First, we integrated ‘analog’ & ‘digital’ learning within the existing curricula without adding new courses or credits. This approach ensures early and consistent exposure to inquiry-based learning driven by the latest digital technologies, seamlessly incorporated into fundamental courses without a laboratory component. Students engage with complex projects and industrial software through inductive teaching and learning methods, supported by flexible learning spaces and mentoring. Our approach does not require students to master the theory and technology before tackling real-world problems. Instead, they acquire knowledge and skills simultaneously while solving practical challenges.

Second, we developed a simulation-based course accessible to all majors, requiring no prior knowledge of finite element analysis (FEA) or computational fluid dynamics (CFD). This course aims to prepare students for self-directed research by fostering skills to create, analyze, synthesize, and evaluate knowledge. Familiarity with the design and digital engineering processes broadens opportunities for students to engage in real-world experiences and pursue independent research. Outcomes are demonstrated using both qualitative and quantitative evidence. Qualitative data include samples of student work showcasing their ability to handle real-world problems. Quantitative assessments, such as grades, surveys, and course evaluations, further illustrate the effectiveness of our strategies in enhancing student preparedness for professional practice.
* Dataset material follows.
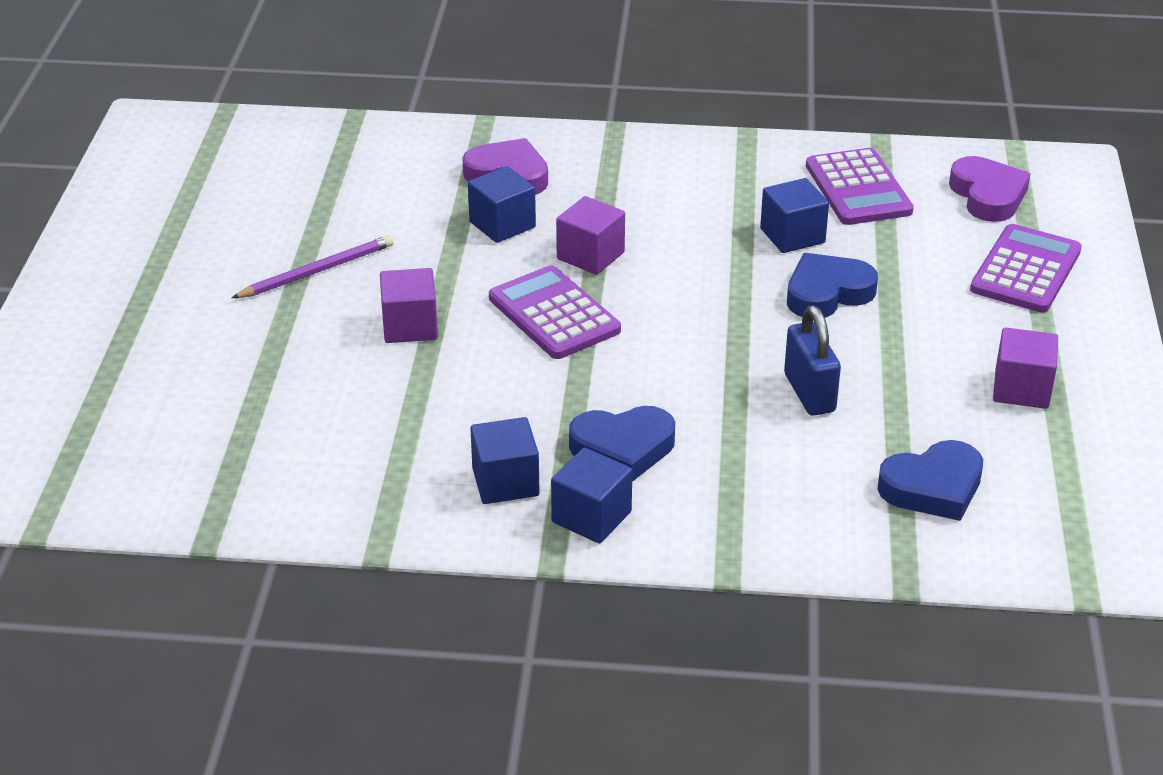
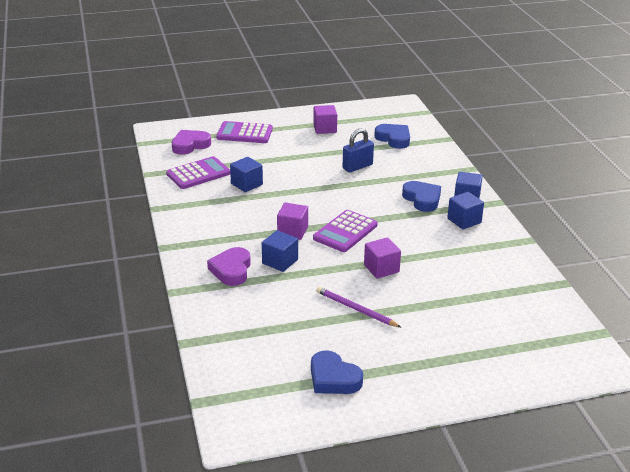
camera: 110 degrees left, 5 degrees down
(827, 293) = (286, 171): blue heart -> blue heart (333, 378)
Presenting Author: Ivana Milanovic University of Hartford

Presenting Author Biography: Dr. Milanovic is a professor of mechanical engineering with ongoing research programs in vortical flows, computational fluid dynamics, multiphysics modeling, and inquiry-based learning. She has contributed to over 100 journal articles, NASA reports, conference papers, and software releases. Her research has been supported by prestigious organizations including the World Bank, NASA, the Armament Research, Development, and Engineering Center (ARDEC), the Connecticut Center for Advanced Technologies (CCAT), and the Connecticut Space Grant Consortium (CT SG).
Dr. Milanovic is a Fellow of the American Society of Mechanical Engineers (ASME) and currently serves as a member of the ASME Fluids Engineering Division Executive Committee. She is also an active member of the American Institute of Aeronautics and Astronautics (AIAA), as well as the American Society for Engineering Education (ASEE). She has been elected to the Connecticut Academy of Science and Engineering, a body that provides scientific and technical advice to the state government and other institutions.
Her accolades include the ASEE Northeast Section Outstanding Teacher Award, the CT Technology Council Women of Innovation Award, the Larsen Award for Excellence in Teaching and the Bent Award for Scholarly Creativity from the University of Hartford, NASA Faculty Fellowships, and the Zonta International Amelia Earhart Fellowship Award.